Have I actually read my form agreement?

In order for customer agreements to be effective, suppliers should be able to communicate the language and intent of the contract language. Additionally, being confident that the language is appropriate can be helpful when having to defend the language in negotiations. MSP’s and developers should be able to explain “why” the contract language is necessary. Not knowing what is in the contract form, or why the language is necessary could lead to losing credibility before even delivering the products or services to current or prospective customers.

Do I understand the terms and conditions?

Contracts can contain terms and conditions that are not fully understood by the business utilizing the form. Misunderstanding or miscommunicating the language to a customer or prospective customer can lead to an embarrassing conversion, or worse, cost the company revenue from losing sales. Sometimes a supplier will simply remove confusing language. However, a business should seek to first understand the language, even if the language should ultimately be removed. It can be especially helpful to know how the language protects the business, puts the business at risk, or should be customized to better fit the needs of the business.

What is missing from my contract form?

Missing business and legal clauses can be the hardest to detect and resolve. Even a careful reading of a contract may lead to a complete understanding of the terms and conditions, but what if crucial business and legal terms and conditions are missing? To ensure that an agreement adequately protects the business, the agreement should address the relevant issues.

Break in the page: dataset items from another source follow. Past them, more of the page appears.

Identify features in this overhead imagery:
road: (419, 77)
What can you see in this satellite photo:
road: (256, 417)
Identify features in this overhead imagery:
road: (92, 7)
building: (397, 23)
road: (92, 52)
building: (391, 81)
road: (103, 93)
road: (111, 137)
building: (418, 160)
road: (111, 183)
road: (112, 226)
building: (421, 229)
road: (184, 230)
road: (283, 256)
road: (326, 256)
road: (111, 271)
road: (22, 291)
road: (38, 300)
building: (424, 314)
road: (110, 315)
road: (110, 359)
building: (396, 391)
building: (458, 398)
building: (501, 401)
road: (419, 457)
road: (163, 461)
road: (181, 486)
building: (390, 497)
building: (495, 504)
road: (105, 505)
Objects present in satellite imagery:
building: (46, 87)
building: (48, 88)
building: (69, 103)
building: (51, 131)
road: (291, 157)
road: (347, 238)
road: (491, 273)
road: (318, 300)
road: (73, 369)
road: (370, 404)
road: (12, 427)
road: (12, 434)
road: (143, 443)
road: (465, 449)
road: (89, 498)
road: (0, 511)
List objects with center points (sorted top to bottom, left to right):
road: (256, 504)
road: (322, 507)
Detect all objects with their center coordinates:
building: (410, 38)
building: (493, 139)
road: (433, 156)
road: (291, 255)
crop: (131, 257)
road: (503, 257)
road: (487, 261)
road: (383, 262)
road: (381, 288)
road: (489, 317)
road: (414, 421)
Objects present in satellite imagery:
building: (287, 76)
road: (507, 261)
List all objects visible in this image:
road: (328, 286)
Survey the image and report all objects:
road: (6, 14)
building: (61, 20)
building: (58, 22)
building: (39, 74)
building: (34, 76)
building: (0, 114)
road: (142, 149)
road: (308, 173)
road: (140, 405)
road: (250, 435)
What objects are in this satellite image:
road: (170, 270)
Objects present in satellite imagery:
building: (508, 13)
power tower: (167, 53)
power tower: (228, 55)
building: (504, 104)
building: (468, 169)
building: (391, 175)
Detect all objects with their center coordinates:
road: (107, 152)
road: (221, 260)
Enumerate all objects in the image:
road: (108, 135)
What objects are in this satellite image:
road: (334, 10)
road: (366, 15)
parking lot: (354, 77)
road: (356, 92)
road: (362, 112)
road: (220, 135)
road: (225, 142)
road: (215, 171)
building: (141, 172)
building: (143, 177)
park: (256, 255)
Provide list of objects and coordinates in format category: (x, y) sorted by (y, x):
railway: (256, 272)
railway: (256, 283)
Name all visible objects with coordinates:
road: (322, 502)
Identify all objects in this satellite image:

Peer contract forms, and templates downloaded from the internet or legal databases were not drafted with your business in mind. Consequently, there could be terms and conditions that should absolutely be included in your form contracts that are missing from forms not customized or tailored to your specific business, products, and services. 

Because form agreements can be generic or missing important business and legal language necessary to adequately protect the interest of the business, seeking the advice of a technology attorney experienced in drafting, reviewing, and revising technology, licensing, and IT professional services contracts could help the supplier understand its form contracts and resolving gaps in business and legal terms and conditions.